> **EXERCISE GOAL**
Copy out the listing that follows in its entirety, keeping it exactly the same.

> **INPUT MATERIAL**
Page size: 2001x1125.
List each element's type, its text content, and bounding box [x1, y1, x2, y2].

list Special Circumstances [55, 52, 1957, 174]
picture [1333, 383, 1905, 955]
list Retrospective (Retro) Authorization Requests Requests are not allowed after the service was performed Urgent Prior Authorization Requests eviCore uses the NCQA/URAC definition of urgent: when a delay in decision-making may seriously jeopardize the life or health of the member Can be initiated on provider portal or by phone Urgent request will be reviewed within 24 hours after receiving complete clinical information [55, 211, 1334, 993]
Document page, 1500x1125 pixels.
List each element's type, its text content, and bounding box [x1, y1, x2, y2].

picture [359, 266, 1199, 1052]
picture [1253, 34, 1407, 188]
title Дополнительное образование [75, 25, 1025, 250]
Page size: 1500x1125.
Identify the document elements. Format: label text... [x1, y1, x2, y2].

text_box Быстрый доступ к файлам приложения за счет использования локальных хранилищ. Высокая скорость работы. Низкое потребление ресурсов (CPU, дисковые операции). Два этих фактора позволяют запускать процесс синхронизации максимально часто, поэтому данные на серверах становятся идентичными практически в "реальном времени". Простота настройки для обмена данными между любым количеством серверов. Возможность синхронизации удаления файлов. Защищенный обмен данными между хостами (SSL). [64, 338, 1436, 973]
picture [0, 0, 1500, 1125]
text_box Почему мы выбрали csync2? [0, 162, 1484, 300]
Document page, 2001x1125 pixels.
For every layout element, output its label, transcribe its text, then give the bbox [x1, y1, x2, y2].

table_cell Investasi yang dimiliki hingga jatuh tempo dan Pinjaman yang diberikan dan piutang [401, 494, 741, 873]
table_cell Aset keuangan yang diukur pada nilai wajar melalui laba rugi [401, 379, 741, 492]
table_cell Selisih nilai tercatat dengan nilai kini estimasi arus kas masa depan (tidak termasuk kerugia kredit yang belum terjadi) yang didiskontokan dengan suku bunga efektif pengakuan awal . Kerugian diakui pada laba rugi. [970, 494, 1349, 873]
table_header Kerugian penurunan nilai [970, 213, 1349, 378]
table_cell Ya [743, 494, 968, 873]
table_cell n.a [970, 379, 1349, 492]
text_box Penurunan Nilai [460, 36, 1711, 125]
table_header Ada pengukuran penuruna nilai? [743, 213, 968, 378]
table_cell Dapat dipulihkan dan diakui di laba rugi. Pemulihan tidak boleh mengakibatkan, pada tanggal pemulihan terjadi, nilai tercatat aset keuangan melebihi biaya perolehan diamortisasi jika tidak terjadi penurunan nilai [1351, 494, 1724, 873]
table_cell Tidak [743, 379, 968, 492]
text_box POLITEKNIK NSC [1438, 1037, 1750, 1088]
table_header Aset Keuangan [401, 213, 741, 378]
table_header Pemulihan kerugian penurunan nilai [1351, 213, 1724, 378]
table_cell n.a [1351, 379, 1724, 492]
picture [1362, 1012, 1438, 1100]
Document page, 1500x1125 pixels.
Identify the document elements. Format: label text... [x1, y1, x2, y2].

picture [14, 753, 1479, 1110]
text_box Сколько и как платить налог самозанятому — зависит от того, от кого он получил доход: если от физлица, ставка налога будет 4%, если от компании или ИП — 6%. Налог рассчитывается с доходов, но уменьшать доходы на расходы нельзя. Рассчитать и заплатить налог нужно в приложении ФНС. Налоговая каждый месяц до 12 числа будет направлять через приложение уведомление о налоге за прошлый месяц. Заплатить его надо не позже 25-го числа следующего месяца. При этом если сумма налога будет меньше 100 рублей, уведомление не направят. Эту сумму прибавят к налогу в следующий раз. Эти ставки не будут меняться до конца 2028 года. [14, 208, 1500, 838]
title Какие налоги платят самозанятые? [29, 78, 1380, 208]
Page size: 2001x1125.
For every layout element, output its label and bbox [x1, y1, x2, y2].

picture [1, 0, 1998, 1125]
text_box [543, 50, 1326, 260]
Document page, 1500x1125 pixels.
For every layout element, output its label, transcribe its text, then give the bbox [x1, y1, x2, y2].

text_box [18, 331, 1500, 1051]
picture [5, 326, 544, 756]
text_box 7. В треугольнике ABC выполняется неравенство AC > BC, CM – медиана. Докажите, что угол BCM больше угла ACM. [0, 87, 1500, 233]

> **EXERCISE RESPONSE**
Page size: 2001x1125.
List each element's type, its text content, and bounding box [x1, y1, x2, y2].

list Special Circumstances [55, 52, 1957, 174]
picture [1333, 383, 1905, 955]
list Retrospective (Retro) Authorization Requests Requests are not allowed after the service was performed Urgent Prior Authorization Requests eviCore uses the NCQA/URAC definition of urgent: when a delay in decision-making may seriously jeopardize the life or health of the member Can be initiated on provider portal or by phone Urgent request will be reviewed within 24 hours after receiving complete clinical information [55, 211, 1334, 993]
Document page, 1500x1125 pixels.
List each element's type, its text content, and bounding box [x1, y1, x2, y2].

picture [359, 266, 1199, 1052]
picture [1253, 34, 1407, 188]
title Дополнительное образование [75, 25, 1025, 250]
Page size: 1500x1125.
Identify the document elements. Format: label text... [x1, y1, x2, y2].

text_box Быстрый доступ к файлам приложения за счет использования локальных хранилищ. Высокая скорость работы. Низкое потребление ресурсов (CPU, дисковые операции). Два этих фактора позволяют запускать процесс синхронизации максимально часто, поэтому данные на серверах становятся идентичными практически в "реальном времени". Простота настройки для обмена данными между любым количеством серверов. Возможность синхронизации удаления файлов. Защищенный обмен данными между хостами (SSL). [64, 338, 1436, 973]
picture [0, 0, 1500, 1125]
text_box Почему мы выбрали csync2? [0, 162, 1484, 300]
Document page, 2001x1125 pixels.
For every layout element, output its label, transcribe its text, then give the bbox [x1, y1, x2, y2].

table_cell Investasi yang dimiliki hingga jatuh tempo dan Pinjaman yang diberikan dan piutang [401, 494, 741, 873]
table_cell Aset keuangan yang diukur pada nilai wajar melalui laba rugi [401, 379, 741, 492]
table_cell Selisih nilai tercatat dengan nilai kini estimasi arus kas masa depan (tidak termasuk kerugia kredit yang belum terjadi) yang didiskontokan dengan suku bunga efektif pengakuan awal . Kerugian diakui pada laba rugi. [970, 494, 1349, 873]
table_header Kerugian penurunan nilai [970, 213, 1349, 378]
table_cell Ya [743, 494, 968, 873]
table_cell n.a [970, 379, 1349, 492]
text_box Penurunan Nilai [460, 36, 1711, 125]
table_header Ada pengukuran penuruna nilai? [743, 213, 968, 378]
table_cell Dapat dipulihkan dan diakui di laba rugi. Pemulihan tidak boleh mengakibatkan, pada tanggal pemulihan terjadi, nilai tercatat aset keuangan melebihi biaya perolehan diamortisasi jika tidak terjadi penurunan nilai [1351, 494, 1724, 873]
table_cell Tidak [743, 379, 968, 492]
text_box POLITEKNIK NSC [1438, 1037, 1750, 1088]
table_header Aset Keuangan [401, 213, 741, 378]
table_header Pemulihan kerugian penurunan nilai [1351, 213, 1724, 378]
table_cell n.a [1351, 379, 1724, 492]
picture [1362, 1012, 1438, 1100]
Document page, 1500x1125 pixels.
Identify the document elements. Format: label text... [x1, y1, x2, y2].

picture [14, 753, 1479, 1110]
text_box Сколько и как платить налог самозанятому — зависит от того, от кого он получил доход: если от физлица, ставка налога будет 4%, если от компании или ИП — 6%. Налог рассчитывается с доходов, но уменьшать доходы на расходы нельзя. Рассчитать и заплатить налог нужно в приложении ФНС. Налоговая каждый месяц до 12 числа будет направлять через приложение уведомление о налоге за прошлый месяц. Заплатить его надо не позже 25-го числа следующего месяца. При этом если сумма налога будет меньше 100 рублей, уведомление не направят. Эту сумму прибавят к налогу в следующий раз. Эти ставки не будут меняться до конца 2028 года. [14, 208, 1500, 838]
title Какие налоги платят самозанятые? [29, 78, 1380, 208]
Page size: 2001x1125.
For every layout element, output its label and bbox [x1, y1, x2, y2].

picture [1, 0, 1998, 1125]
text_box [543, 50, 1326, 260]
Document page, 1500x1125 pixels.
For every layout element, output its label, transcribe its text, then give the bbox [x1, y1, x2, y2].

text_box [18, 331, 1500, 1051]
picture [5, 326, 544, 756]
text_box 7. В треугольнике ABC выполняется неравенство AC > BC, CM – медиана. Докажите, что угол BCM больше угла ACM. [0, 87, 1500, 233]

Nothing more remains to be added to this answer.